Data to examine Start Marker

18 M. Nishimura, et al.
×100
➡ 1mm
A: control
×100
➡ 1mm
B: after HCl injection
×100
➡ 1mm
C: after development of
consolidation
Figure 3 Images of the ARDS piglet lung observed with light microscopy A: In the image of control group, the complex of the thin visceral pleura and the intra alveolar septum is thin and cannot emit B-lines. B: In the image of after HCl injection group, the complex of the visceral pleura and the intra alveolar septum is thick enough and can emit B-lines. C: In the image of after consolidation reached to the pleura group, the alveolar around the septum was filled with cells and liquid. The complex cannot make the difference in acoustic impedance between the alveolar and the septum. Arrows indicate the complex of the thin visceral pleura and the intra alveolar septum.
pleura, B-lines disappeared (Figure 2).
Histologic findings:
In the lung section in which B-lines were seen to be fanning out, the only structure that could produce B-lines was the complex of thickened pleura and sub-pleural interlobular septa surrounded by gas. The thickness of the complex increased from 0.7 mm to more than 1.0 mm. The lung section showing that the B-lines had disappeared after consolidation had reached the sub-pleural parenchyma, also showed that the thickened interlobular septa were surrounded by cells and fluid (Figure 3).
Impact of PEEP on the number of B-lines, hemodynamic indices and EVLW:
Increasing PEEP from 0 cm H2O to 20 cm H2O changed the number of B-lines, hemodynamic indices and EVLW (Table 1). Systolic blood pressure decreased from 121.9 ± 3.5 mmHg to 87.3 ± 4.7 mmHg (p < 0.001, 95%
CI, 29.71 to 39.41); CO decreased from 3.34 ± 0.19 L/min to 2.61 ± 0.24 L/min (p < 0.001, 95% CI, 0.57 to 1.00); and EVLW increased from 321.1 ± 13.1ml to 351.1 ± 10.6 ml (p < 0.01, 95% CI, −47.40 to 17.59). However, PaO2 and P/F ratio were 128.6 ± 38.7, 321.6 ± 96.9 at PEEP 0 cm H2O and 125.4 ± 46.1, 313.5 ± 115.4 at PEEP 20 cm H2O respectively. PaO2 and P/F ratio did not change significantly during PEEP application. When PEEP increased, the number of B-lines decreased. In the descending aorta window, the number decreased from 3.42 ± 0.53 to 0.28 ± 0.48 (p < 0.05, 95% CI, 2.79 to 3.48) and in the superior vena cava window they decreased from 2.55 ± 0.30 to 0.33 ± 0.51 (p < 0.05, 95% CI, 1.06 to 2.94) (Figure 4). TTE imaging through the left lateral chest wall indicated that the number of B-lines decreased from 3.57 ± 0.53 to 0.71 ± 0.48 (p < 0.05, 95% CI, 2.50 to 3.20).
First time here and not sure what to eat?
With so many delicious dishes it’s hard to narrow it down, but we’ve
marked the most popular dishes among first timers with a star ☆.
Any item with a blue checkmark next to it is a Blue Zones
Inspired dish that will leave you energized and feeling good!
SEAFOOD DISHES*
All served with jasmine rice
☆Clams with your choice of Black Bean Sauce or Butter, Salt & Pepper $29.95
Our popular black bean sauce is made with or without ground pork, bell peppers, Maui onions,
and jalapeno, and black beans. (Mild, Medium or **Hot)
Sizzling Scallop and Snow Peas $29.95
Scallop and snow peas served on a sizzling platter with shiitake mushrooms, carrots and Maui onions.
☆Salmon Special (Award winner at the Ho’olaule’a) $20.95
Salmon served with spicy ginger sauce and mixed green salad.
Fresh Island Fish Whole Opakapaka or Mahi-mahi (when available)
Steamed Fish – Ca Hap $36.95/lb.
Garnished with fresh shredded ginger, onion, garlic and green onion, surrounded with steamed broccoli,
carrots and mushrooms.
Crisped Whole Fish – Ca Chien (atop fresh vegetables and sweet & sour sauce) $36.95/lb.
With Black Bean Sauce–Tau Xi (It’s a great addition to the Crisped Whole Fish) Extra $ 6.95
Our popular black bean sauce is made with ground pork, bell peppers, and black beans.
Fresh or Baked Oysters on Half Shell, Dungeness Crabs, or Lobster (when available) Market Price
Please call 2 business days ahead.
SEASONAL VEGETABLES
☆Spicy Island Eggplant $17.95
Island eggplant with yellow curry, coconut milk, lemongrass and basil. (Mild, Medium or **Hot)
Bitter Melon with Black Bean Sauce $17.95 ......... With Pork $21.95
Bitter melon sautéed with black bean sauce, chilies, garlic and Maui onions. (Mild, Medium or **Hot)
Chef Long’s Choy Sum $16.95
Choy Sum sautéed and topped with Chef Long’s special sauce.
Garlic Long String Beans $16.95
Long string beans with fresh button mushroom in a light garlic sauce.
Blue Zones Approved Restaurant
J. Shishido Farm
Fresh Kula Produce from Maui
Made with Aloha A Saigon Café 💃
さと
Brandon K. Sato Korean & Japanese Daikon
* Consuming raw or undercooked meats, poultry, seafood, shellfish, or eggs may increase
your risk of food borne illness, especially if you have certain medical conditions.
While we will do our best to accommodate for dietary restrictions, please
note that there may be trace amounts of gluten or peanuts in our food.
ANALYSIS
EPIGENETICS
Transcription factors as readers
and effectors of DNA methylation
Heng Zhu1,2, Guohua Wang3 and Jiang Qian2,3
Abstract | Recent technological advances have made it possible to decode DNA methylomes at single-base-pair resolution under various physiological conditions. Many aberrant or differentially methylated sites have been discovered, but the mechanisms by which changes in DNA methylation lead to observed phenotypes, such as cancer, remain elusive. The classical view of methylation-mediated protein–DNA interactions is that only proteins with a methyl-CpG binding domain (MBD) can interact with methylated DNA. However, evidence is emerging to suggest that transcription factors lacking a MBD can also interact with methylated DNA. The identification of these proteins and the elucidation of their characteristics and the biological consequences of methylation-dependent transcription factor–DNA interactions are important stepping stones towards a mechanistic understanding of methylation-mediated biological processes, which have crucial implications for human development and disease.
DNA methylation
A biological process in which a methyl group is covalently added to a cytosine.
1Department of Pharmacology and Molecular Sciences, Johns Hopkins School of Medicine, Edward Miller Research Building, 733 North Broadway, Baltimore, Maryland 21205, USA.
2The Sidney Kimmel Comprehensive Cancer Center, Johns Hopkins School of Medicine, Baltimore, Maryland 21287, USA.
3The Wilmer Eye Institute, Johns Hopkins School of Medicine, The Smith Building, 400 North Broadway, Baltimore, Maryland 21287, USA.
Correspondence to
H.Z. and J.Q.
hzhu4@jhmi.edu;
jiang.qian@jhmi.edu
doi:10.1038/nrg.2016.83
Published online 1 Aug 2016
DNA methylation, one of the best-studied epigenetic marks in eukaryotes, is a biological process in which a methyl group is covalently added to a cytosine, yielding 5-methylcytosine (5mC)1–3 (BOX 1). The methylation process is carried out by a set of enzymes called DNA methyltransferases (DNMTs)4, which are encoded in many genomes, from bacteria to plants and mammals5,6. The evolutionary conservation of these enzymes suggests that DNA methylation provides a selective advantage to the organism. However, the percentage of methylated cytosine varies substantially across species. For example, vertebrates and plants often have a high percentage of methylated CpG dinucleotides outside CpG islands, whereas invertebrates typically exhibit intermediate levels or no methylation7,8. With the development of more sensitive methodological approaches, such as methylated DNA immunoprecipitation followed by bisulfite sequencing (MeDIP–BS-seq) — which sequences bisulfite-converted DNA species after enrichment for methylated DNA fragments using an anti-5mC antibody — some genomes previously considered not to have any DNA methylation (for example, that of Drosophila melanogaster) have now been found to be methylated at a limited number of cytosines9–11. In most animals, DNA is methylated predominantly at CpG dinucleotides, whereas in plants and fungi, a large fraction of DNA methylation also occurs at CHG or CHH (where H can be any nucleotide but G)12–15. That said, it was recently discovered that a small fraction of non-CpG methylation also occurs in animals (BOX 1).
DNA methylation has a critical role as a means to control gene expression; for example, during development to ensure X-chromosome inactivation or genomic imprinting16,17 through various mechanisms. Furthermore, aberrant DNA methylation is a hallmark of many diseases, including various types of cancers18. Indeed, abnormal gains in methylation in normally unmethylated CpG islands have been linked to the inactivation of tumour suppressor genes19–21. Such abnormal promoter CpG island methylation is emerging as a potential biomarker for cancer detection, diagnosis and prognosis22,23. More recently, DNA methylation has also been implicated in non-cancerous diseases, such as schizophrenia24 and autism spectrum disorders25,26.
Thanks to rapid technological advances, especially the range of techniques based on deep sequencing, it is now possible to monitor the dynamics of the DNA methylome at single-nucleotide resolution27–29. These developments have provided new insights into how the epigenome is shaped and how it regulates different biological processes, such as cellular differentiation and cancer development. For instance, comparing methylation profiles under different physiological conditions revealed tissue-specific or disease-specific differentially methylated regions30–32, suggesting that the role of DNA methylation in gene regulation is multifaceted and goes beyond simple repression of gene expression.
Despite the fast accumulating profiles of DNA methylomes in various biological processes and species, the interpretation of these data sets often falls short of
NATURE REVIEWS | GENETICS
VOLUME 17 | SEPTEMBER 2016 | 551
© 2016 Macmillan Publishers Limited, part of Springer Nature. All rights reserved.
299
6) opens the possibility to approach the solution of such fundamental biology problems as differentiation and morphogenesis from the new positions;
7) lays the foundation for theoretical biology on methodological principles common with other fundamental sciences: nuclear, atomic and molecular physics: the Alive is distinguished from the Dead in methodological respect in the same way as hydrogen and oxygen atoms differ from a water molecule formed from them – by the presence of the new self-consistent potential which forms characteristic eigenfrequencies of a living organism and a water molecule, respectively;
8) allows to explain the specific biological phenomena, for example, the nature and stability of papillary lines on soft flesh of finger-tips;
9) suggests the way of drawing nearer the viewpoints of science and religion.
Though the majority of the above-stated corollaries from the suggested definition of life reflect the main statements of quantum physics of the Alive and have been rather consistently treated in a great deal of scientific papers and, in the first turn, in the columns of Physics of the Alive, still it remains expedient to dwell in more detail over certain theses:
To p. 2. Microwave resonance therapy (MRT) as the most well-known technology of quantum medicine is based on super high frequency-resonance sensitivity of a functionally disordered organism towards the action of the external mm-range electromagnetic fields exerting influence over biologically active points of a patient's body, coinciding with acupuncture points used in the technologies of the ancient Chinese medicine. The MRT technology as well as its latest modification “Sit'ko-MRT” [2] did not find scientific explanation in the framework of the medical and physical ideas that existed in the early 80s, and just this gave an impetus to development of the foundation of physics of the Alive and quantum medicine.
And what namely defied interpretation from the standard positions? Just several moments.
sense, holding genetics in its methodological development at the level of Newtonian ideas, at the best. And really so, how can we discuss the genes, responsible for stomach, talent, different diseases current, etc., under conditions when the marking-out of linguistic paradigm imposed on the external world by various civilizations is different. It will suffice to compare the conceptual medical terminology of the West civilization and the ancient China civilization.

Data to examine End Marker

Task statement :: In this listing, how many lines contain "peppers"? Give the number without explanation.

Reply :: 2